Fasano Says Entire Election Process Needs Reform [New Haven Register]

November 19, 2014

New Haven Register
Defeated 13th District state Senate candidate Len Suzio and Connecticut Republican leaders say it is unlikely they will to go to court to challenge the results of the Nov. 4 elections.

Suzio lost the election to Democratic incumbent Dante Bartolomeo by what was initially reported as 614 votes. But in the two weeks since then, the number of votes the candidates got in Cheshire has been amended several times, and the margin now has shrunk to 214 votes.

The district covers Meriden and Middlefield as well as part of Middletown and Cheshire.

Suzio said Wednesday that he and state Republican leaders will have a decision “within 24 to 48 hours” as to whether they will challenge the outcome of the race by seeking recount, either via a ruling from the state Election Enforcement Commission or by going before a state Superior Court judge.

“I’m reluctant to go before a judge because they typically don’t like to overturn the outcome of an election unless voter fraud can be proven,” Suzio said. “I can’t prove voter fraud, but I can tell you that I think a really sloppy job was done collecting the results.”

State Sen. Len Fasano agreed with Suzio’s assessment and said unless there is a last-minute change of heart, efforts will be focused on changing the latitude that the secretary of the state’s office has in calling for an audit.

Secretary of the State Denise Merrill also is unhappy with Cheshire’s two voter registrars, her spokesman Av Harris said Wednesday.

“This is not the first time this has happened in Cheshire,” Harris said. “The law gives towns two weeks to make corrections to the totals and that happens in a number of towns. But for a shift of that size to occur raises the question how accurately the counts were taken.”

But Harris said state law mandates that the polling places which the secretary of the state’s office selects for auditing purposes must be selected at random and comprise 10 percent of the precincts where voting was done in an election. The races to be audited must be selected at random, as well, he said.

Bartolomeo said Wednesday night that she “always trusted the results.”
“It’s frustrating that the numbers kept changing, but this isn’t any different than the outcome of our first race (in 2012),” Bartolomeo said. “He had a tough time accepting the outcome then and threatened to go to court to challenge them. But just as I never stopped working during the campaign, I haven’t stopped working since then, getting ready for the next legislative session.”
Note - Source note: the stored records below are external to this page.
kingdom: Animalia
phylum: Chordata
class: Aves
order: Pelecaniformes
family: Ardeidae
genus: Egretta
Fasano said the entire election process needs to be overhauled.

“I was astounded to find out that under the current system, there may be three or four transcriptions by local voting officials of the numbers that come out of computerized voting machines before information is submitted to the secretary of state’s office,” he said.

Current plans call for more computerization of the voting tabulations by 2016, Fasano said, “so that it is only touched by one set of hands before being sent to secretary of state’s office.”

“I would also like to see the tapes that come out of the machines with the results copied and then faxed or emailed to the secretary of state’s office so they can be posted online for everyone to see,” he said.

Harris said Merrill is working diligently to bring full computerization to the process as soon as possible.

Susan Pappas, Cheshire’s Republican registrar, said she and her Democratic counterpart, Tom Smith, stand behind the latest election data. Problems with computer spreadsheets, caused in part by cross-endorsements of the two candidates by minor parties, along with the volume of same-day voter registration, led to confusion about the election data, Pappas said.

“We wanted to make sure we did it right and that’s why there were multiple adjustments of the results,” she said.

Fasano said current state statutes provide no ability to invoke sanctions against the Cheshire registrars. But he said what happened in Cheshire, along with problems with voting in Hartford, show that the time has come for rethinking how elections are run.

“I think we need to give the secretary of state broader powers to call for audits and I think we have to make those audits more thorough, because right now they’re nothing like the kind of scrutiny you’d get if you were audited by the IRS,” Fasano said. “I also think we need to examine how registrars should be chosen. Electing them may have worked when the country was first founded, but I think that what we’ve seen is that it’s not as effective now.”